Action item:
Would you reproduce each line below exactly, leaving every picture out?

Data block:
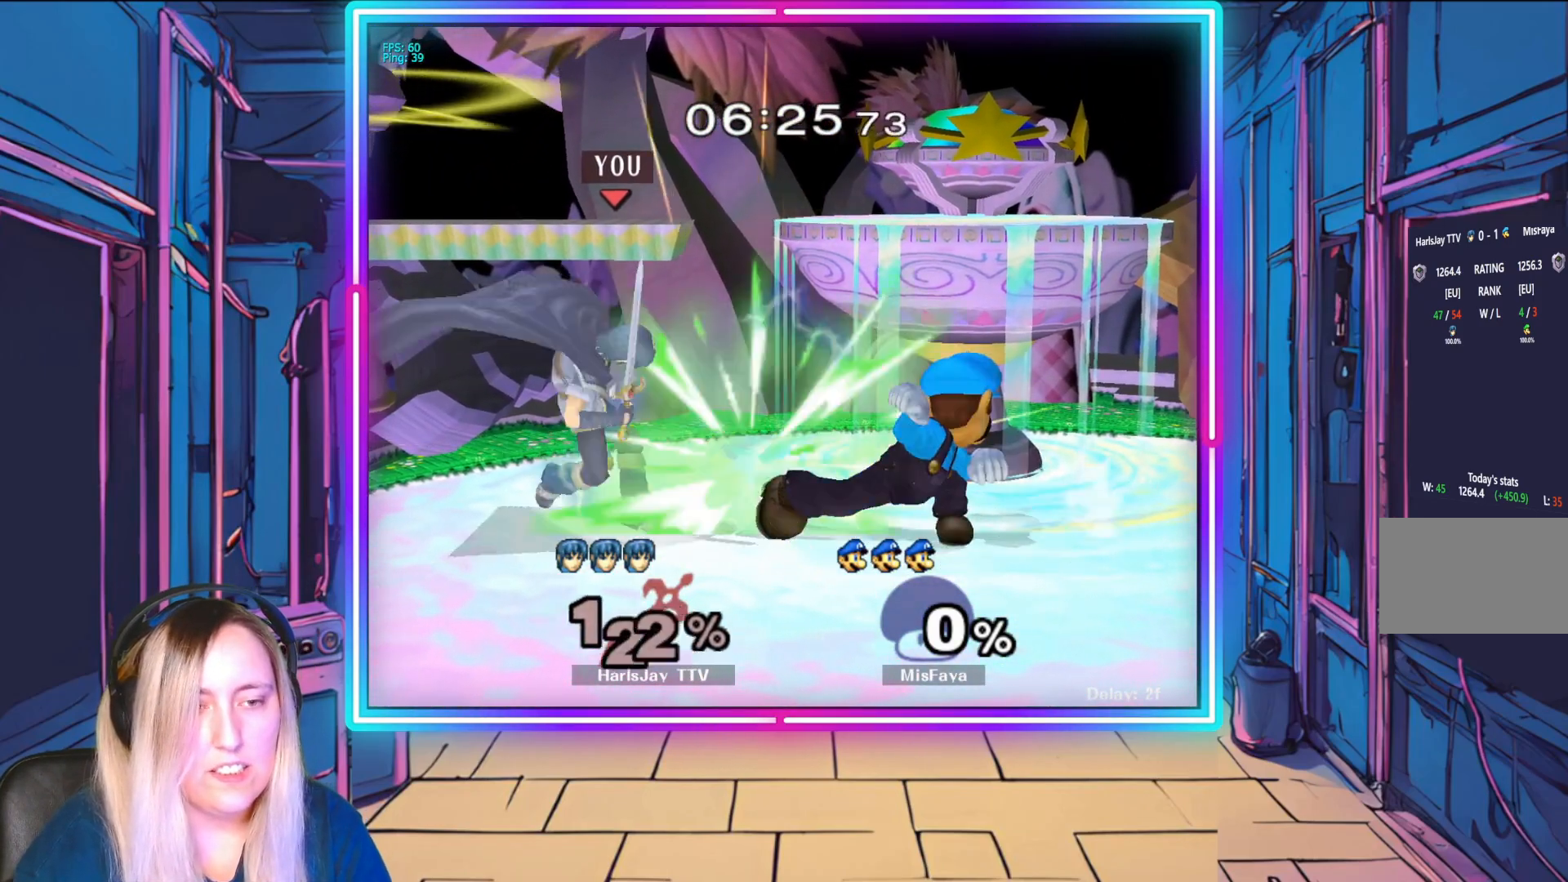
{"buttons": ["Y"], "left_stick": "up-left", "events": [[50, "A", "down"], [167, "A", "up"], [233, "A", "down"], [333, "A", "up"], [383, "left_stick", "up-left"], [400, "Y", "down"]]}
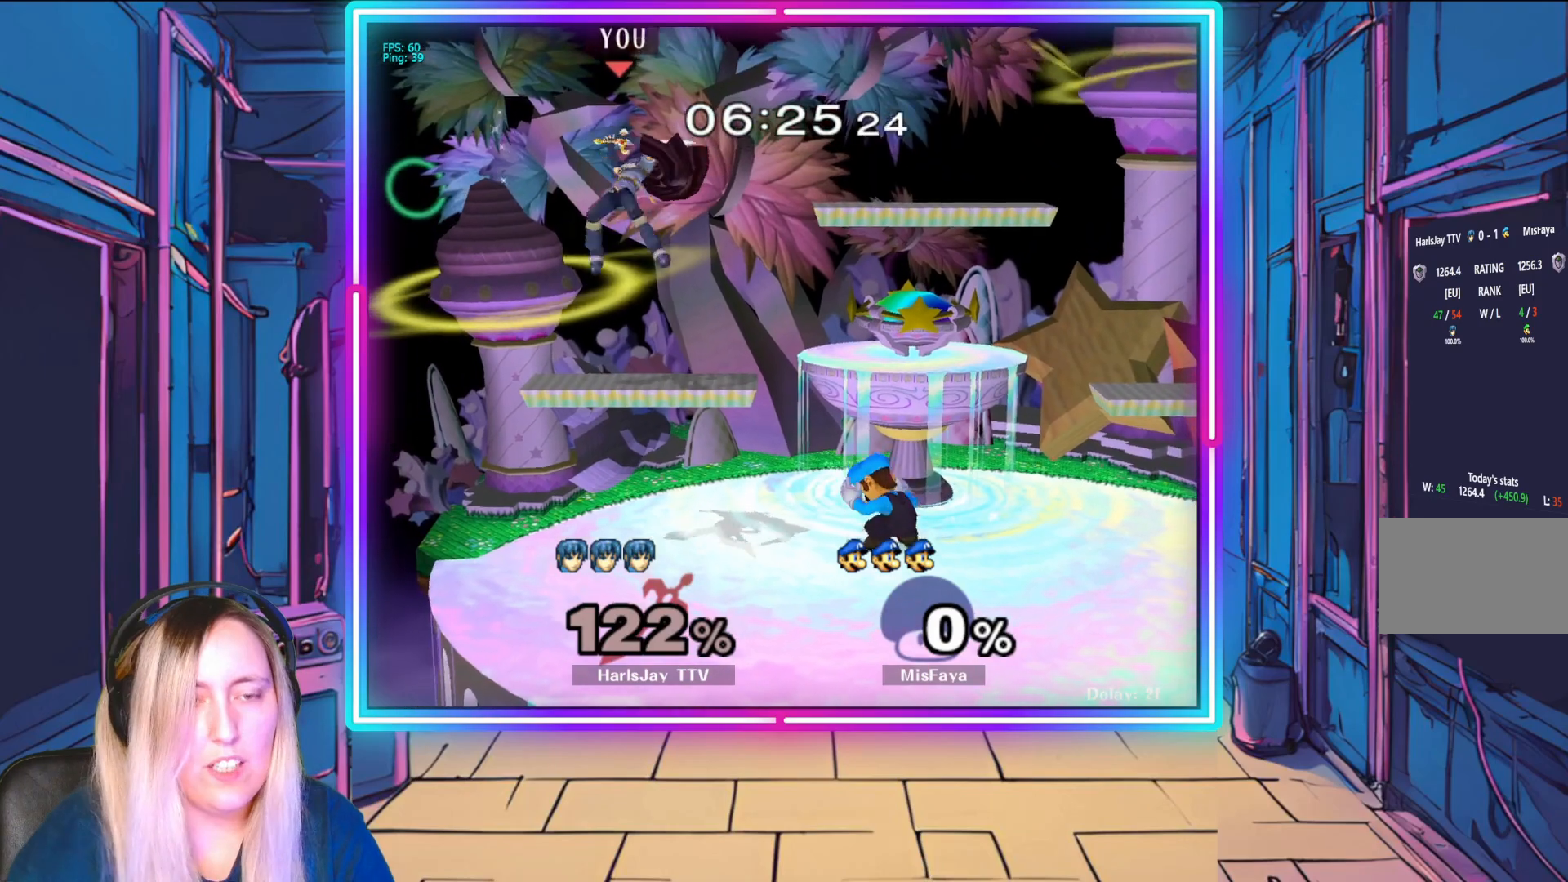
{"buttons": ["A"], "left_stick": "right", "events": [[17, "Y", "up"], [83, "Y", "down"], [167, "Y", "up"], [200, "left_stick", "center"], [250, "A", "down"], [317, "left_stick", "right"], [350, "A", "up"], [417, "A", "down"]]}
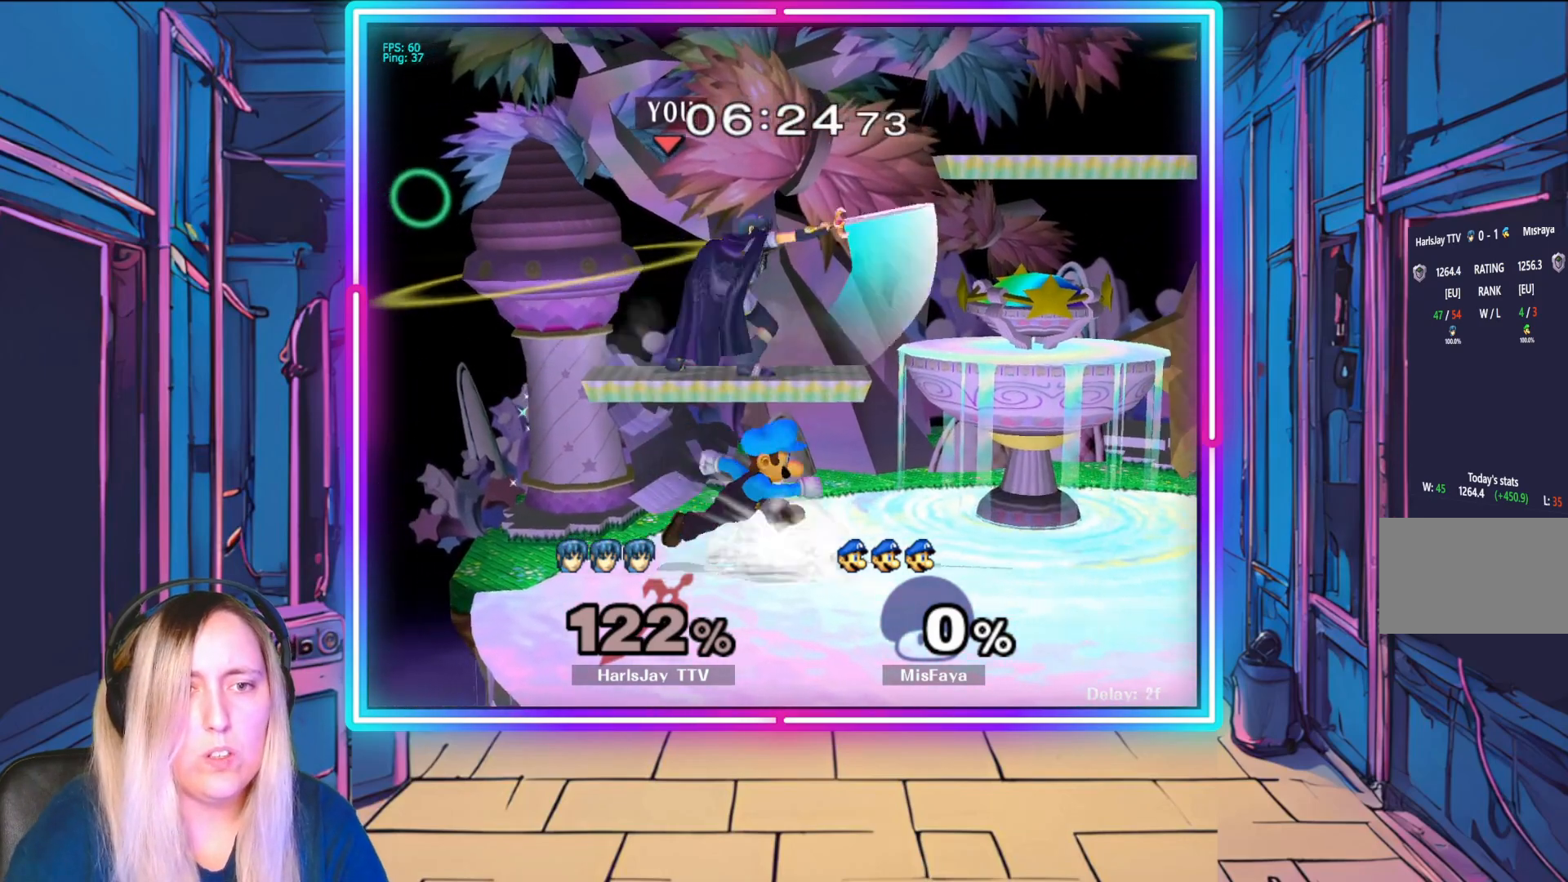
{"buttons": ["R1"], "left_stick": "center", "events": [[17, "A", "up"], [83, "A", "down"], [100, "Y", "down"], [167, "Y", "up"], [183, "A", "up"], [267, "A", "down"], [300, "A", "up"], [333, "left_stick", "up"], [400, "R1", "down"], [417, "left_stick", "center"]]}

Exercise result:
{"buttons": ["Y"], "left_stick": "up-left", "events": [[50, "A", "down"], [167, "A", "up"], [233, "A", "down"], [333, "A", "up"], [383, "left_stick", "up-left"], [400, "Y", "down"]]}
{"buttons": ["A"], "left_stick": "right", "events": [[17, "Y", "up"], [83, "Y", "down"], [167, "Y", "up"], [200, "left_stick", "center"], [250, "A", "down"], [317, "left_stick", "right"], [350, "A", "up"], [417, "A", "down"]]}
{"buttons": ["R1"], "left_stick": "center", "events": [[17, "A", "up"], [83, "A", "down"], [100, "Y", "down"], [167, "Y", "up"], [183, "A", "up"], [267, "A", "down"], [300, "A", "up"], [333, "left_stick", "up"], [400, "R1", "down"], [417, "left_stick", "center"]]}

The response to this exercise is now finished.